Learn if it's better to pay off your debt or save money. Understand the benefits and considerations of each, when one should be prioritized, and tips for doing both at the same time.
At Huntington, we know paying off debt and putting money into a savings account are each important. It's great if you can do both, but what if financial constraints mean you need to choose between paying off debt and contributing to savings?
To help you make this decision, let's start with understanding debt.
Understanding Your Debt
The first step to understanding debt is knowing debt terminology. Revolving credit, like credit card debt, and term loans, like a car loan, can affect your financial future differently. Revolving credit lines continue to rollover until they're paid off, term loans have a set ending. It's easy for revolving credit lines to get out of hand.
You also need to understand what annual percentage rate (APR) is and how that compares to annual percentage yield (APY). APR is what you pay on the debt you owe. APY is what you earn on savings. Knowing your APR and your APY gives you what you need to start turning these abstract ideas into concrete information.
We have a financial calculator to help you decide if you should pay off debt or put money into savings. First, you enter your balance and APR for the debt section, and then enter the monthly savings contribution and the APY for the savings section. The calculator will crunch the numbers and provide you with information that can help you decide which option will likely work best for you.
Calculators work with the information you enter. They cannot see your full financial picture, and everyone's financial goals and outlook are different. Remember, there are Huntington bankers at your local branch that can provide better recommendations than an online calculator, but a calculator is a good way to get started.
Paying Off Debt First
Paying off debt first comes with the benefit of reducing the amount of money you owe from interest.

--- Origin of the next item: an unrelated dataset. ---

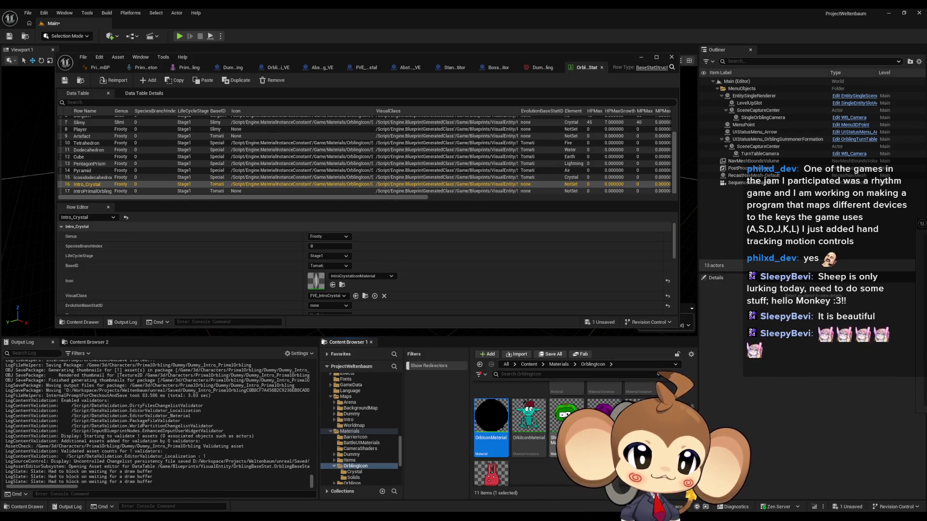
{"action": "scroll", "coordinate": [507, 418], "scroll_direction": "up", "scroll_amount": 2}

If you decide it's best to focus on paying off debt first, then there are two methods to consider. The snowball method of paying off debt starts with the bulk of your payments going toward your lowest balance first, paying it off, and then working your way to paying off the next lowest balance. The avalanche method focuses on your highest interest rate debt, paying it off, and then working on the next highest interest rate debt. The snowball method provides smaller wins to help keep you motivated and decrease the number of payments you make, while the avalanche method could potentially save you more money in the long run.
We have an article that focuses on paying off credit cards and other revolving lines of credit. That type of debt may not fit neatly into the snowball or avalanche method because it doesn't have a defined end.
If you're feeling overwhelmed by debt, we can help you with a debt consolidation loan or provide some financial coaching from one of our bankers. Additionally, there's debt managing technology like apps and Huntington's household budget tools that can also be valuable resources while you take control of your debt.
You may feel more comfortable focusing on building an emergency fund before tackling debt. In situations where loans are secured at a favorable interest rates, you might prefer to save and invest in the hopes those returns will exceed the interest that accrues on your debt.
If the interest rate of the loan is exceeding your investment and savings vehicles, that could be a situation where it makes more sense to focus on paying off debt.
Focusing on savings comes with the benefits of not relying upon borrowing funds in the event of an emergency. We offer a variety of tools to help you reach your savings goals. We also have a list of 10 money saving tips and banking technology to help support building a savings account.
First, you can set up automatic transfers between your Huntington checking account and your Huntington savings account, as well as setting up a reoccurring transfer from another bank. This will transfer the amount you set at a pace you schedule. Second, we have Money Scout℠, a savings tool, that identifies small amounts to money to transfer from your checking to savings– automatically†. It analyzes your spending activity to help you save smarter. Finally, we have Savings Goal Getter℠, which is a savings goal tracker. Savings Goal Getter lets you set 10 individual savings goals, plus an emergency fund, all for one savings or money market account.
It's tempting to focus on saving money or paying off debt but it's better to try to handle both. This way you get the benefit of saving money from tackling debt while also having an emergency fund for the unexpected.
How You Can Pay Debts and Save
You will want to set a household budget before you try to wrangle debt and put money away simultaneously. The act of creating a household budget puts your financial situation in front of you in a tangible way.
We have a household budget calculator where you can see the numbers behind how much you're bringing in, how much you're paying out, and how much you have left over. You may also want to take advantage of Spend Analysis to help you create your budget or fill in the fields for the calculator. Spend Analysis uses real-time data input from your account to categorize your spending habits.
To get a feel for how much you can afford to save and put toward debt, create a budget using your expenses and savings rates as they are now. Then, adjust the numbers to accommodate additional payments toward debts and additional amounts going toward savings. Do the numbers add up? Is that feasible or do you need to think about cutting some discretionary spending until you pay down some debt or build up an emergency fund?